I was wondering if it is possible to use the Excel Sheet Appender and skip if a sheet already exists, not abort the entire workflow. I’m iterating through a number of files and would like to keep up performance so only the new files are added as a new sheet to m output file.
Use the list sheet names node at start of each loop iteration, followed by a row filter to only keep the sheet name you want to test for, and then use an empty table switch / End if combination to process the file of the sheet name did not exist.
Hi Steve,
thanks for your response. I can follow your train of thought until the empty table switch and don’t fully understand how to implement this into my existing workflow.
Connect the output of your loop start node to the input of the Read Excel Sheet Names (Node 49 in your picture)
This is where it gets a bit tricky… because you have your three Excel Reader nodes you need do activate/deactivate the flow variable input to those, which you cant do directly from the Empty table switch - you have two choices…
a. Follow them empty table switch with an ‘Extract Variables (Data)’ node on each output, and then take the top output as the input to all your Excel Reader nodes. Collect up the active branches with a Flow Variable End If node (from the Vernalis Community Contribution). I’ve shown a simplified form here - substitute your three Excel Readers and the rest of the loop body for my Excel Reader/Excel Sheet Appender combo:
b. Alternatively, replace the empty table switch with an Extract Table Dimensions/Flow Variable If Switch (Flow Variable Value) pair (the latter is again from the Vernalis community contribution):
and configure the if switch to switch based on the number of rows:
Finally, in both cases, I have replaced your Loop End node with a Variable Loop End - the reason for this is that as far as I can see, you dont need the output from the loop end, and also you need to connect the hidden output flow variable port from the excel sheet appender to a node in the loop body (or to the loop end) to ensure it runs in each loop iteration - using the variable loop end does both.
thanks again for your detailed instructions. I built the workflow a) above and while it does not return any errors, I feel like it appends whether it exists or not.

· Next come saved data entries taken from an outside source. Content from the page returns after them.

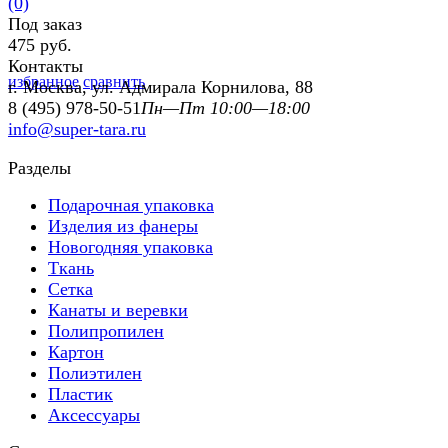
(0)
Под заказ
475 руб.
Контакты
избранное
сравнить
г. Москва, ул. Адмирала Корнилова, 88
8 (495) 978-50-51
Пн—Пт 10:00—18:00
info@super-tara.ru
Разделы
Подарочная упаковка
Изделия из фанеры
Новогодняя упаковка
Ткань
Сетка
Канаты и веревки
Полипропилен
Картон
Полиэтилен
Пластик
Аксессуары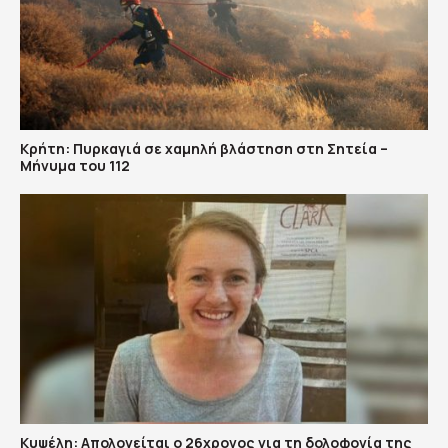
Κρήτη: Πυρκαγιά σε χαμηλή βλάστηση στη Σητεία –
Μήνυμα του 112
Κυψέλη: Απολογείται ο 26χρονος για τη δολοφονία της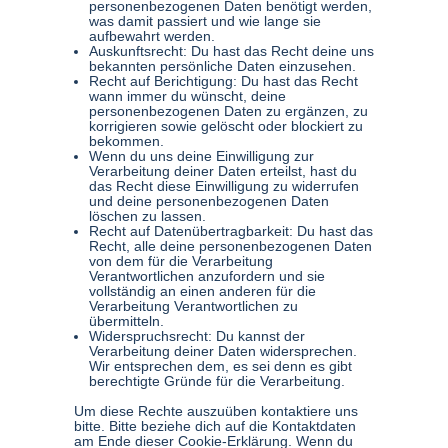
personenbezogenen Daten benötigt werden,
was damit passiert und wie lange sie
aufbewahrt werden.
Auskunftsrecht: Du hast das Recht deine uns
bekannten persönliche Daten einzusehen.
Recht auf Berichtigung: Du hast das Recht
wann immer du wünscht, deine
personenbezogenen Daten zu ergänzen, zu
korrigieren sowie gelöscht oder blockiert zu
bekommen.
Wenn du uns deine Einwilligung zur
Verarbeitung deiner Daten erteilst, hast du
das Recht diese Einwilligung zu widerrufen
und deine personenbezogenen Daten
löschen zu lassen.
Recht auf Datenübertragbarkeit: Du hast das
Recht, alle deine personenbezogenen Daten
von dem für die Verarbeitung
Verantwortlichen anzufordern und sie
vollständig an einen anderen für die
Verarbeitung Verantwortlichen zu
übermitteln.
Widerspruchsrecht: Du kannst der
Verarbeitung deiner Daten widersprechen.
Wir entsprechen dem, es sei denn es gibt
berechtigte Gründe für die Verarbeitung.
Um diese Rechte auszuüben kontaktiere uns
bitte. Bitte beziehe dich auf die Kontaktdaten
am Ende dieser Cookie-Erklärung. Wenn du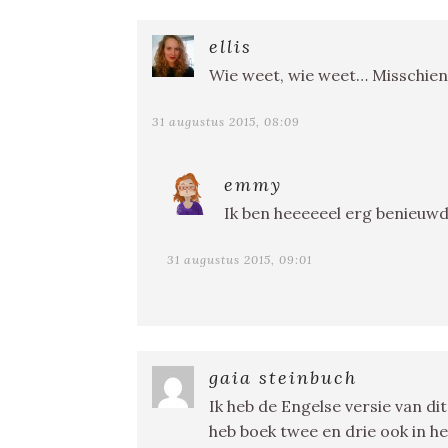
ellis
Wie weet, wie weet… Misschien 
31 augustus 2015, 08:09
emmy
Ik ben heeeeeel erg benieuwd o
31 augustus 2015, 09:01
gaia steinbuch
Ik heb de Engelse versie van di
heb boek twee en drie ook in h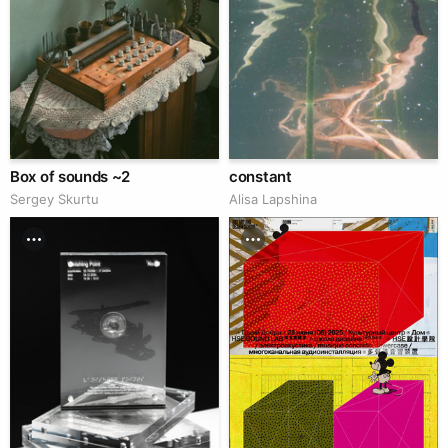
Box of sounds ~2
constant
Sergey Skurtu
Аlisa Lapshina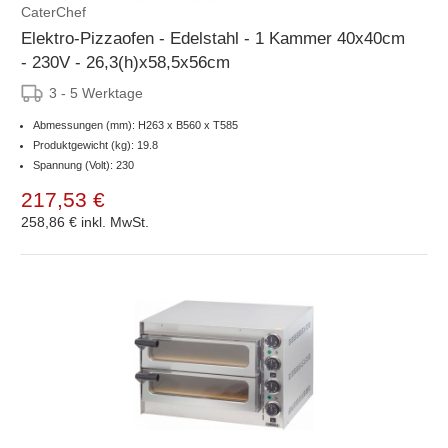
CaterChef
Elektro-Pizzaofen - Edelstahl - 1 Kammer 40x40cm
- 230V - 26,3(h)x58,5x56cm
3 - 5 Werktage
Abmessungen (mm): H263 x B560 x T585
Produktgewicht (kg): 19.8
Spannung (Volt): 230
217,53 €
258,86 €
inkl. MwSt.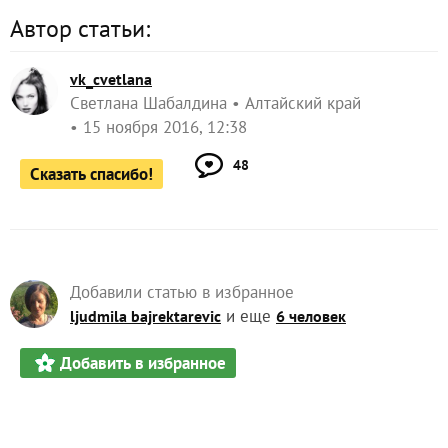
Автор статьи:
vk_cvetlana
Светлана Шабалдина
Алтайский край
15 ноября 2016, 12:38
48
Сказать спасибо!
Добавили статью в избранное
и еще
ljudmila bajrektarevic
6 человек
Добавить в избранное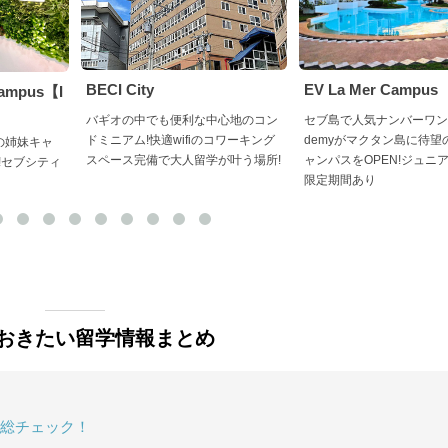
BECI City
EV La Mer Campus
Campus【I
バギオの中でも便利な中心地のコン
セブ島で人気ナンバーワンのE
ドミニアム!快適wifiのコワーキング
demyがマクタン島に待望
ZEの姉妹キャ
スペース完備で大人留学が叶う場所!
ャンパスをOPEN!ジュニ
!セブシティ
限定期間あり
おきたい留学情報まとめ
総チェック！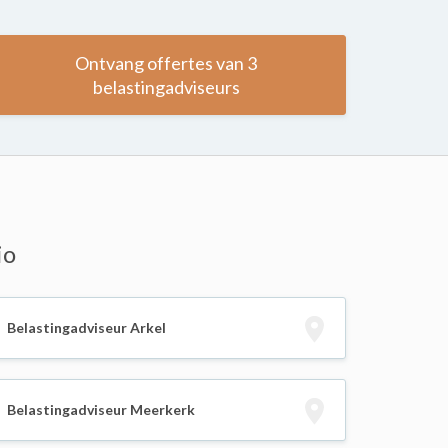
Ontvang offertes van 3
belastingadviseurs
io
Belastingadviseur Arkel
Belastingadviseur Meerkerk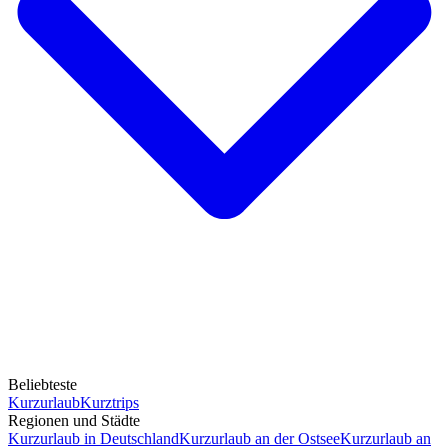
Beliebteste
Kurzurlaub
Kurztrips
Regionen und Städte
Kurzurlaub in Deutschland
Kurzurlaub an der Ostsee
Kurzurlaub an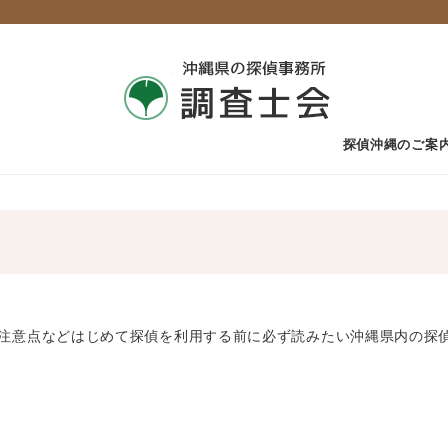
探偵沖縄のご案
注意点などはじめて探偵を利用する前に必ず読みたい沖縄県内の探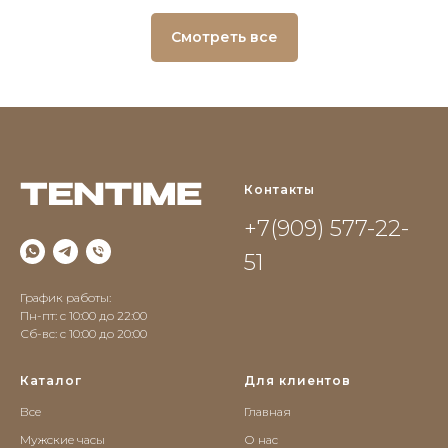
Смотреть все
Контакты
+7(909) 577-22-
51
График работы:
Пн-пт: с 10:00 до 22:00
Сб-вс: c 10:00 до 20:00
Каталог
Для клиентов
Все
Главная
Мужские часы
О нас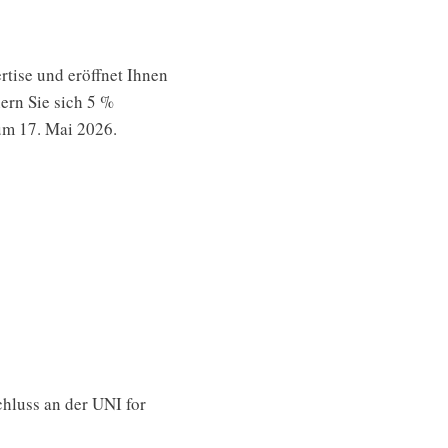
tise und eröffnet Ihnen
ern Sie sich 5 %
um 17. Mai 2026.
hluss an der UNI for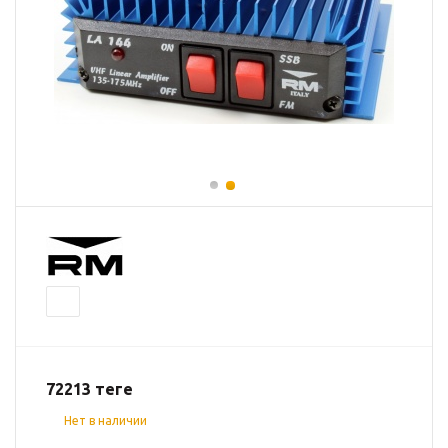
72213
теңге
Нет в наличии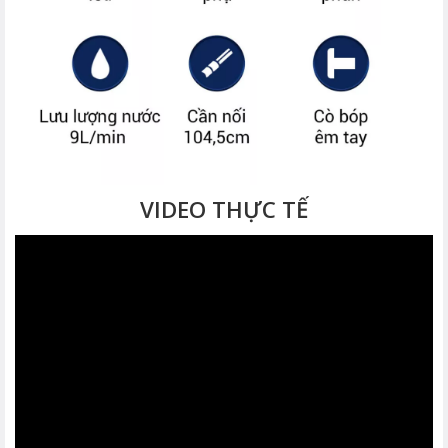
VIDEO THỰC TẾ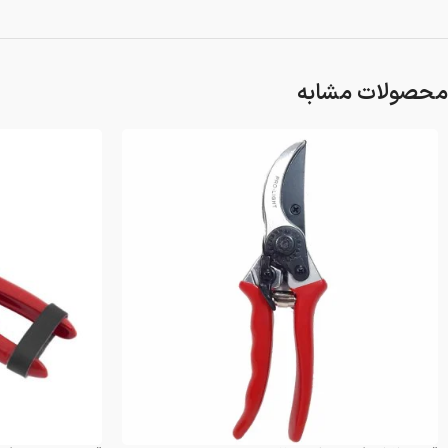
محصولات مشابه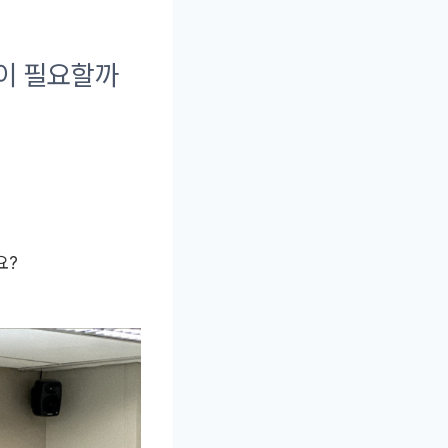
육이 필요할까
요?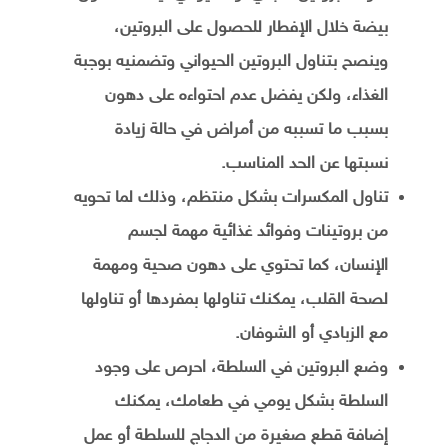
بيضة خلال الإفطار للحصول على البروتين،
وينصح بتناول البروتين الحيواني وتضمنيه بوجبة
الغذاء، ولكن يفضل عدم احتواءه على دهون
بسبب ما تسببه من أمراض في حالة زيادة
نسبتها عن الحد المناسب.
تناول المكسرات بشكل منتظم، وذلك لما تحويه
من بروتينات وفوائد غذائية مهمة لجسم
الإنسان، كما تحتوي على دهون صحية ومهمة
لصحة القلب، يمكنك تناولها بمفردها أو تناولها
مع الزبادي أو الشوفان.
وضع البروتين في السلطة، احرص على وجود
السلطة بشكل يومي في طعامك، يمكنك
إضافة قطع صغيرة من الدجاج للسلطة أو عمل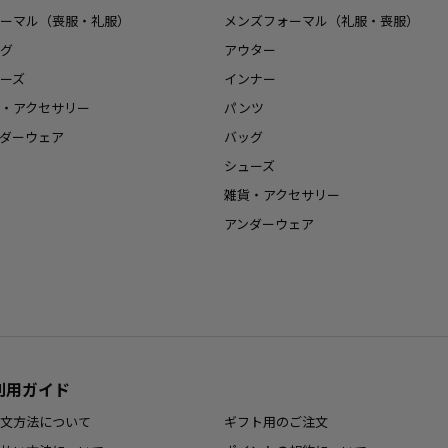
ーマル（喪服・礼服）
メンズフォーマル（礼服・喪服）
グ
アウター
ーズ
インナー
・アクセサリー
パンツ
ダーウェア
バッグ
シューズ
雑貨・アクセサリー
アンダーウェア
利用ガイド
文方法について
ギフト用のご注文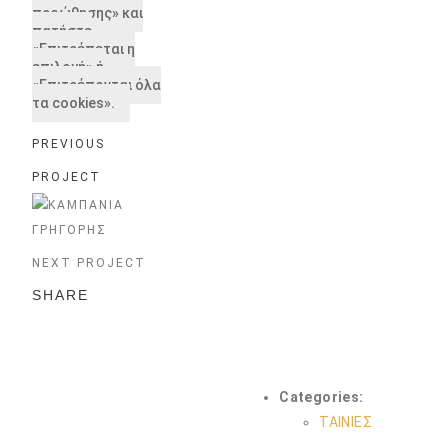
προώθησης» και
πατήστε
«Επιτρέπεται η
επιλογή» ή
«Επιτρέπονται όλα
τα cookies».
PREVIOUS
PROJECT
NEXT PROJECT
SHARE
Categories:
ΤΑΙΝΙΕΣ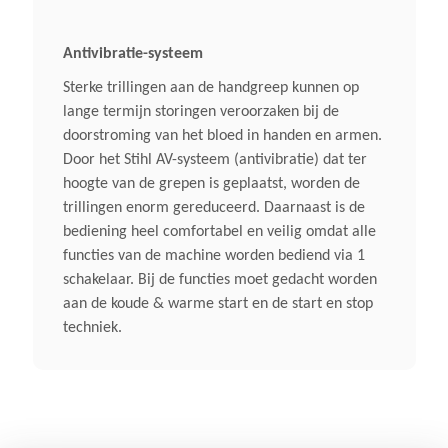
Antivibratie-systeem
Sterke trillingen aan de handgreep kunnen op
lange termijn storingen veroorzaken bij de
doorstroming van het bloed in handen en armen.
Door het Stihl AV-systeem (antivibratie) dat ter
hoogte van de grepen is geplaatst, worden de
trillingen enorm gereduceerd. Daarnaast is de
bediening heel comfortabel en veilig omdat alle
functies van de machine worden bediend via 1
schakelaar. Bij de functies moet gedacht worden
aan de koude & warme start en de start en stop
techniek.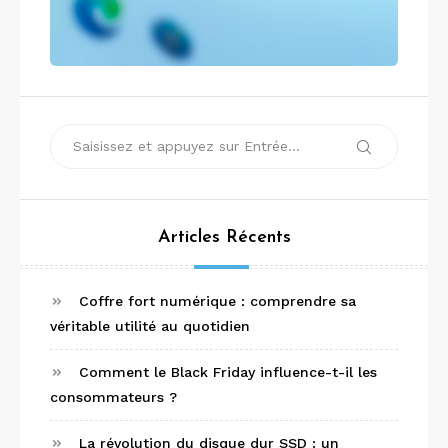
Recherche
Recherche
pour :
Articles Récents
Coffre fort numérique : comprendre sa
véritable utilité au quotidien
Comment le Black Friday influence-t-il les
consommateurs ?
La révolution du disque dur SSD : un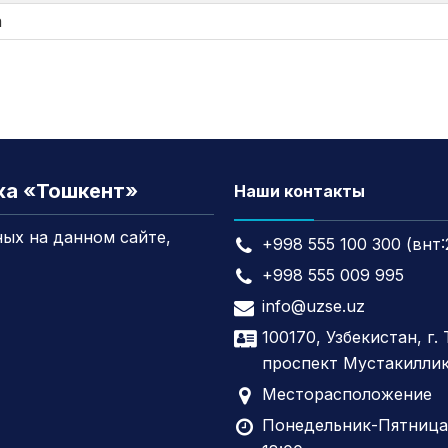
а
жа «Тошкент»
Наши контакты
ых на данном сайте,
+998 555 100 300 (внт:
+998 555 009 995
info@uzse.uz
100170, Узбекистан, г.
проспект Мустакиллик
Месторасположение
Понедельник-Пятница,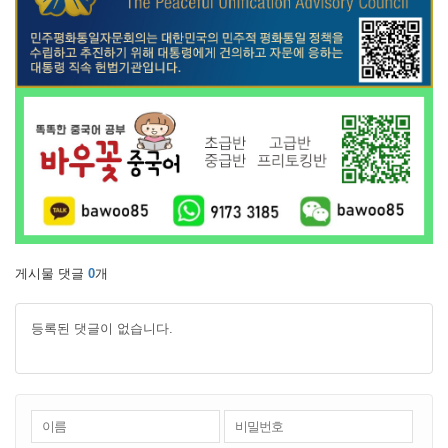
게시물 댓글
0
개
등록된 댓글이 없습니다.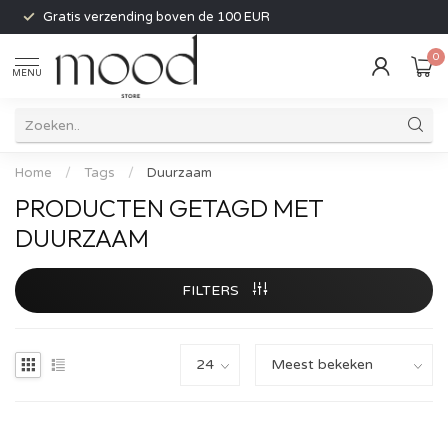
Gratis verzending boven de 100 EUR
0
MENU
Home
/
Tags
/
Duurzaam
PRODUCTEN GETAGD MET
DUURZAAM
FILTERS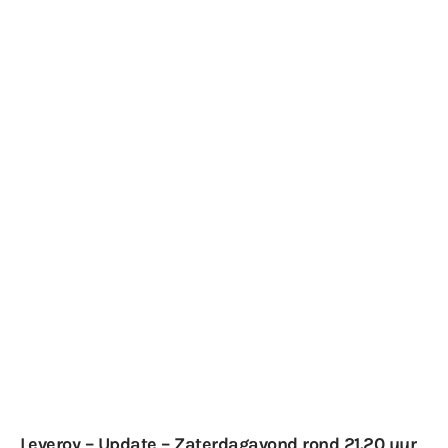
Leveroy – Update – Zaterdagavond rond 21.20 uur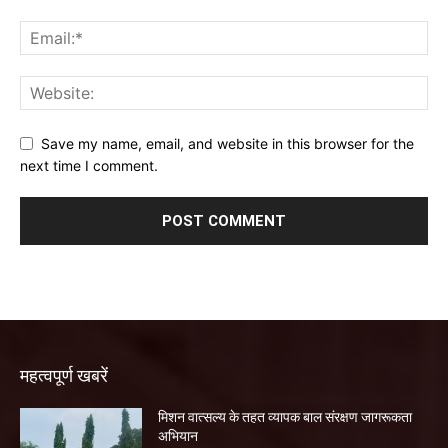
Save my name, email, and website in this browser for the
next time I comment.
महत्वपूर्ण खबरें
मिशन वात्सल्य के तहत व्यापक बाल संरक्षण जागरूकता
अभियान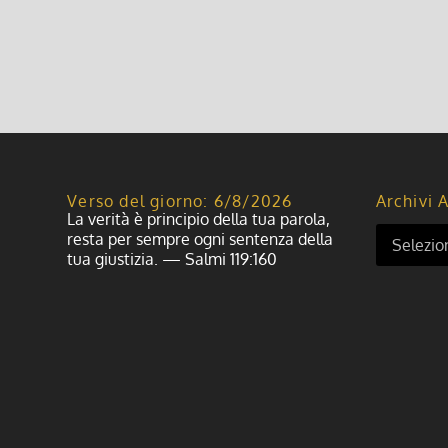
Leggi di più
Verso del giorno: 6/8/2026
Archivi A
La verità è principio della tua parola,
resta per sempre ogni sentenza della
tua giustizia. — Salmi 119:160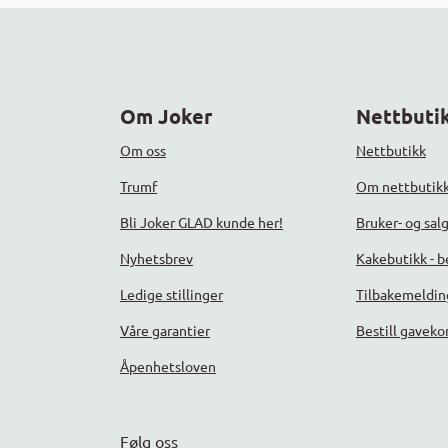
Om Joker
Nettbutik
Om oss
Nettbutikk
Trumf
Om nettbutik
Bli Joker GLAD kunde her!
Bruker- og sal
Nyhetsbrev
Kakebutikk - be
Ledige stillinger
Tilbakemeldin
Våre garantier
Bestill gaveko
Åpenhetsloven
Følg oss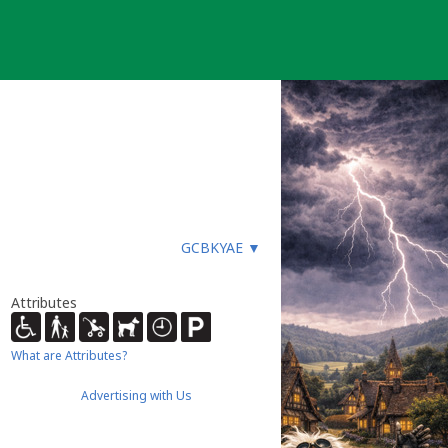
GCBKYAE
▼
Attributes
What are Attributes?
Advertising with Us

Maybe that is due to a fact that I had not mentioned yet.
In a Table Row to Variable note (highlighted below) I set the tab name based on a variable from the input file. This tab name should be matched to the Rule-based Row Filter (highlighted below) which returns a list of the already existing tabs that should not be executed. This match is still missing in my opinion. Is there a note that can compare a list with a variable value?
Edit: And then another node would have to tell my table readers to execute only this file. It seems like this is getting quite complex. Unfortunately, I cannot justify the wait time of my current process. It just takes way to long to append all tables with every execution…
Sorry, without looking at your data I really cant think how to solve the rest of the problem - maybe someone else on the forum can supply the missing final piece.
You mention the time it takes to append the tables, but how does this compare with what you have in place at the moment?
I totally understand. I’ve tried to reoganize my project to and made the question more precise. Maybe this could help with the understanding of the issue?
I’m looking for a node switch to check if “2” exists in the top output table. If yes, trigger next iteration. If no, continue with workflow and pass variable from “Table Row to Variable Loop Start” on to the next step.
Hi @Krau5i and welcome to the KNIME community forum,
If I have understand your issue correctly, you have a list of sheets to add and a list of sheets which are already added. Now you want to add the sheets which are not already added. Right?
Why don’t you use Reference Row Filter to exclude the existing sheets from the list?
Thank you for your response. I think the Reference Row Filter helps! I’m missing however the next piece in the puzzle, meaning a node following the reference row filter that checks a condition:
if table is empty, pass previously created variables on to excel reader
if table is not empty, loop through next iteration
Any ideas how to bring these variables back into this flow and where do I need to end the variable loop?
Thank you! I think you guys got me really close to a solution of my workflow. One final issue that remains is a Loop End node error (Node 66):
ERROR Loop End 2:66 Execute failed: Input table’s structure differs from reference (first iteration) table: different column counts 29 vs. 2
The Empty Table Switch (Node 60) if not empty returns 2 columns from Node 54, but if empty runs a whole workflow that creates a table with 29 columns. Is there a neat KNIME solution to this?
I think we all gave you hints rather than a full answer - from which you probably learnt more. All of us on here have been in the same place when we started out with KNIME - it gets easier as you figure ways to do things. (Actually, you will probably realise that different people will give you different answers sometimes to achieve the same thing!) And for me at least, one of the great things about KNIME is that you can ‘just fiddle’ about with your data until you get it how you want it.